小生小説講座『情報操作の基礎』

<例文>


『小生が小生二号を殺した』


 ひでー文章ですが、これだけでもある程度の状況は理解できると思います。

 ですが、ここに『様々な情報』が抜け落ちていることにすぐ気付くでしょう。


 つまり、上の文章は『真実』から小生が皆様方に見せたい『事実』だけを抜き取った『情報操作した後の文章』なのです。


 ここから上の『例文』には様々な情報を付け加える(戻す)ことができます。

 例えば、


『小生が小生二号を殺した。笑いながら』


 とか


『小生が小生二号を殺した。泣きながら』


 などなど。『小生が小生二号を殺した』という状況は同じですが、僅かな文章を足しただけで読者が懐く印象は大きく変わり、『断片的な事実』は『真なる事実』へとちょっとだけ近づきます。


 一般的には最初の文章は『狂気的な印象』を与え、二番目の文章は『悲劇的な印象』を与える文章でしょうかね。でも、内面では無いのであくでも『表面的感情表現』になります。


 ここからさらに情報を付け加えますと、


『小生が小生二号を殺した。笑いながら。それは小生の復讐だった』

『小生が小生二号を殺した。泣きながら。二人はかつて親友だったのだ』


 こうすると、『例文』とはまったく違った『二つの状況』が生み出されるでしょう。これが小説を書くための『情報操作の基礎』です。


 小説を書くということは『常に何を描写し、何を省くのか』ということ考えなくてはなりません。この基準はジャンルによっても大きく異なります。ジャンルごとの『書き方(表現方法)の違い』と言えば分かり易いかもしれません。


 特定のジャンルが面白いと感じるのも、この『書き方の違い』が大きな影響を与えます。それが自分にあった文章なわけですな。


 ここで重要なのは『情報が多い文章が正解ではない』ということです。

 一般的には『過不足無い文章が良い』と言われますが、今回はそれとも違います。


『小生が小生二号を殺した』


 この文章は足りない部分だらけですが、読者に与える情報としてはここで終わらせても構いません。小生が小生二号を殺したという事実だけが読者の中に残ります。他の情報は一旦隠すわけです。いわゆる『伏線』というやつです。
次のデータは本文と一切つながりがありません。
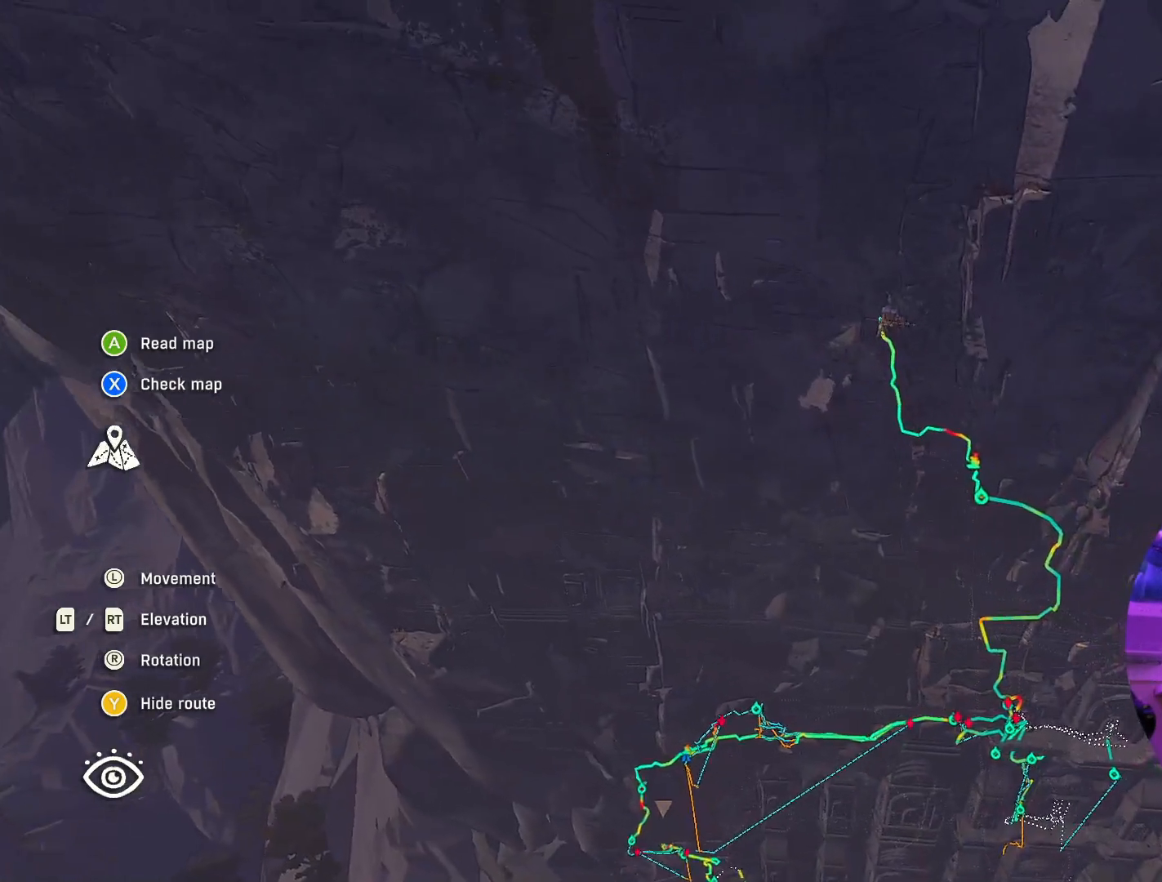
{"buttons": ["L2"], "left_stick": "center", "right_stick": "center", "events": [[17, "left_stick", "up"], [100, "L2", "down"], [384, "L2", "up"], [417, "left_stick", "center"], [484, "L2", "down"]]}
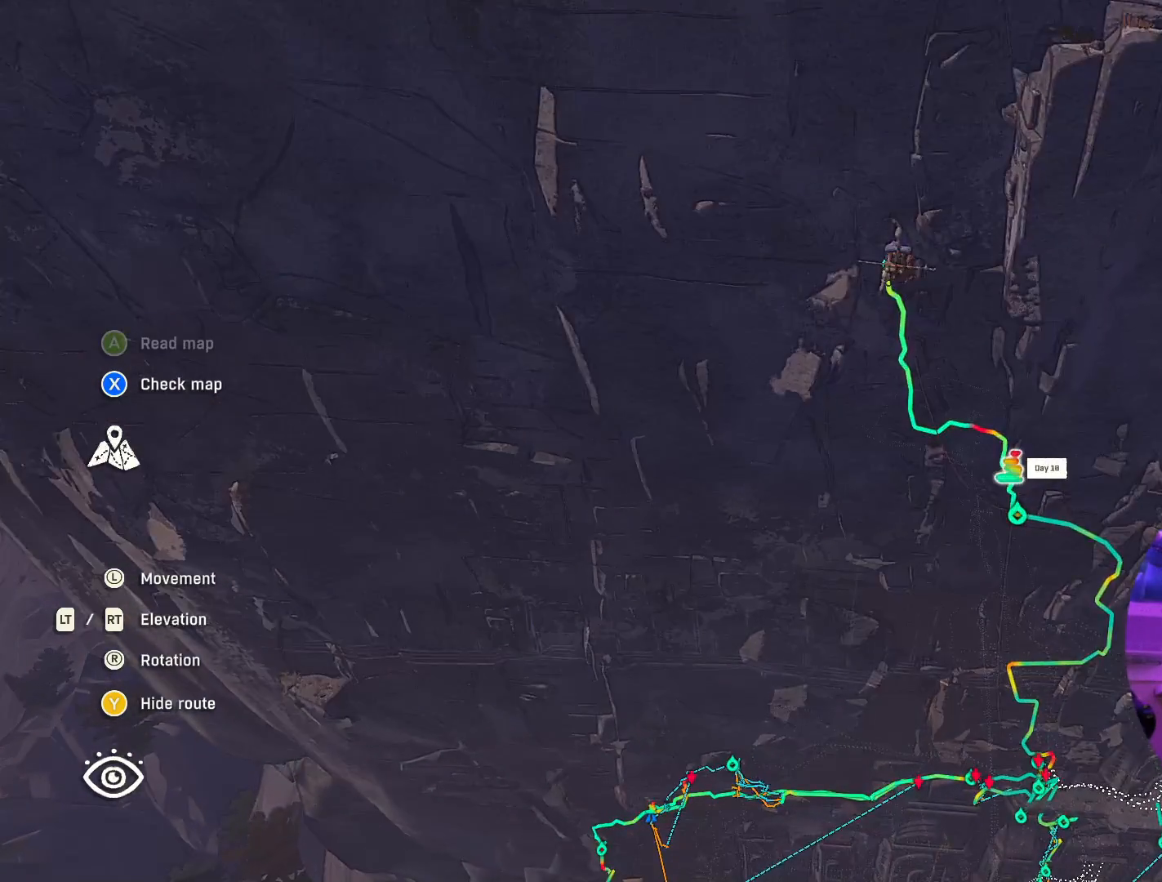
{"buttons": [], "left_stick": "center", "right_stick": "up", "events": [[17, "left_stick", "up"], [300, "L2", "up"], [300, "left_stick", "center"], [434, "right_stick", "up"]]}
 もちろんそれだけでは読者も意味が分からないので、しっかりと後から情報を付け足す必要があります。


 例えば


『私は見た。小生が小生二号を銃で撃ち殺した瞬間を。小生が裏切り者だったのだ』


 このように別の視点から『小生が裏切り者だった』という情報を与え、先ほどとは『別の事実』を読者に見せることができます。情報をすぐに明かさないことによって『読者の興味』を引くことも可能です。


 このように『情報を与える順番』によって『読者が見ていく事実』は変化します。例え最終的に辿り着く『真実(に近い事実)』が同じだったとしても、その辿る過程によって『面白さ』は大きく変化します。


 この情報操作を最大限に活かした『有名な映画』もありますね。

 映画好きならば知っている作品でしょう。ネタバレになるので書きませんけど。


<まとめ>


『真実は一つでも、与える情報によって読者が見る事実は変化するよ』

『与える情報によって、読者にどんな変化が齎されるのか把握しよう』

『同じ事実でも、別の見せ方があるよ。それで面白くなるのかな?』


 まあ、ほとんどの作者様が意思的(無意識的)にやっていることでしょう。

 ただ完全に制御できているという方はあまりいないかと。


 ので、『文章の推敲(プロットの推敲)』が必要になるわけです。

 

 小説の失敗として多いのが、『作者が伝えようとしている情報』と『文章から伝わる情報』が異なっているケースでしょう。特に『戦闘シーン』は一から十まで細かく書くということは少ないため、作者と読者の間で齟齬が起き易いです。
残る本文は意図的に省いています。